During this period from 2010 to 2018, the Hong Kong society became more politically divided, divergent and antithetical. Loh agreed that the birth of Hong Kong’s social movement could be seen, but she could have elaborated many key stories during this crucial period, such as the anti-national education social movement in 2012, the Occupy Central movement in 2014 and the so-called “independence” movement in 2016. The policies of the Hong Kong government and the central government were not addressed well under the umbrella of the “underground front” discussions. As such, Loh’s work was not in-depth in both the activities of the underground CCP and its countervailing and opposing political forces.

China’s united front work has made meticulous efforts at establishing and maintaining contacts with business leaders, enticing them with honors including political appointments as deputies of the National People’s Congress and as delegates to the Chinese People’s Political Consultative Conference, thereby cultivating their political support and grooming their pro-Beijing descendants. Loh’s work did not say much in all these aspects, including how effective was political co-optation, and how money and honors were the useful instruments in the process of absorbing Hong Kong people into the CCP orbit. On the other hand, political control was best reflected by China’s autocratic interpretations of the Hong Kong Basic Law. These constitutional design and interpretations allow the mainland Chinese and Hong Kong authorities to dominate the process of political discourses. The series of interpretations were well designed and the CCP has concentrated its power of interpretations and designs into its own hands. The Hong Kong authorities are accountable to the Beijing government rather than to the people of Hong Kong. That is to say, the new content of the second edition did not probe all the sensitive and essential issues, perhaps reflecting Loh’s need to avoid any conflict of interest and role as a former government official.

It is more important to note that the CCP became more active and radical in dealing with Hong Kong’s social movements. Sometimes, the well-established civil society could propel the pro-democracy movements, which however were resisted and opposed by the underground CCP interest groups. During the period from 2010 to 2018, the CCP in Hong Kong, as suggested by Shiu Sin-bor (the former Director of the pro-Beijing One Country Two Systems Research Institute and the former head of the Central Policy Unit) utilized different strategies, mobilized different patriotic groups, actively countered social and political movements and stigmatized some pro-democracy leaders. The political demands of Hong Kong people, such as achieving universal suffrage, were blunted and frustrated by the government and its pro-Beijing forces during the C. Y. Leung administration, but unfortunately Loh has failed to point out the achievement pf the underground CCP in their organized mass mobilization.

The organization of the united front work orchestrated by the underground CCP in Hong Kong should ideally be addressed by Loh, but she did not do so. Since July 1, 1997, there has been more and more organizations and interest groups sprung up under the umbrella of the CCP in Hong Kong. Unfortunately, Loh basically did not dig into details of this part of the prominent and visible united front work in Hong Kong.

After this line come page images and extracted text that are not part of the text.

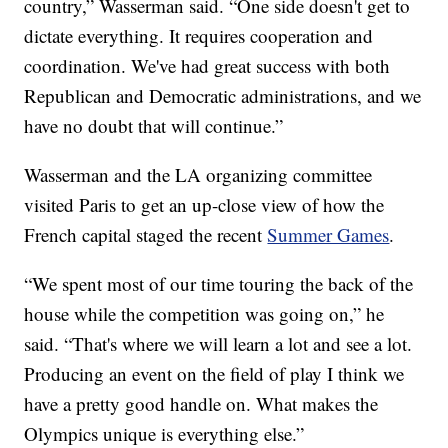
country,” Wasserman said. “One side doesn't get to
dictate everything. It requires cooperation and
coordination. We've had great success with both
Republican and Democratic administrations, and we
have no doubt that will continue.”
Wasserman and the LA organizing committee
visited Paris to get an up-close view of how the
French capital staged the recent
Summer Games
.
“We spent most of our time touring the back of the
house while the competition was going on,” he
said. “That's where we will learn a lot and see a lot.
Producing an event on the field of play I think we
have a pretty good handle on. What makes the
Olympics unique is everything else.”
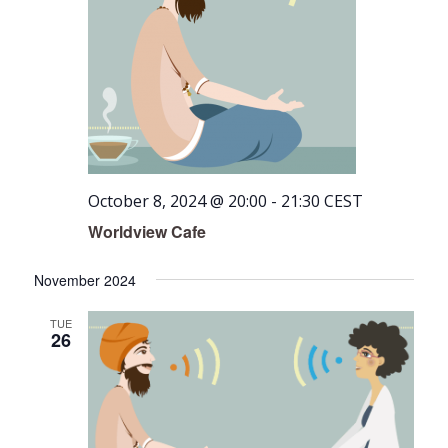
October 8, 2024 @ 20:00
-
21:30
CEST
Worldview Cafe
November 2024
TUE
26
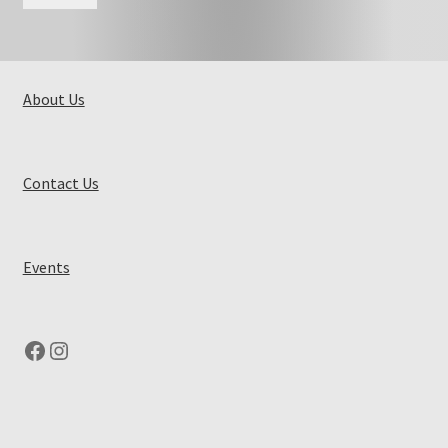
About Us
Contact Us
Events
Facebook
Instagram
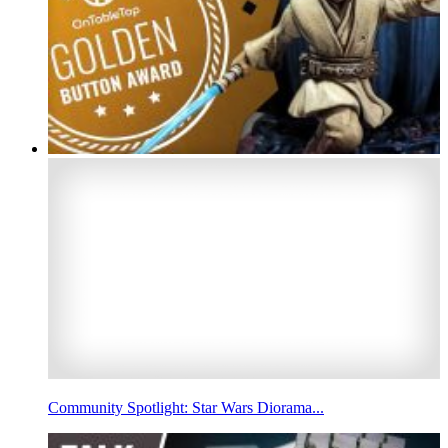
Community Spotlight: Star Wars Diorama...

In short, this second edition was just harping on an old tune, namely the underground CCP was working, but the question of effectiveness was not really addressed. The stereotyped image of a persistent underground CCP is deep-rooted in Loh’ two editions, but there was little discoveries in her study. And her “run-of-the-mill” type of recommendations leaves much to be desired. It was extraordinary that the underground CCP remains extraordinarily active, but the book’s new edition clearly neglected its reality. From a critical perspective, Loh’s two editions, especially the latest edition, have treated the existence of the underground CCP as given without much new insights, new findings and detailed analyses of the intricate process of electoral and political mobilization.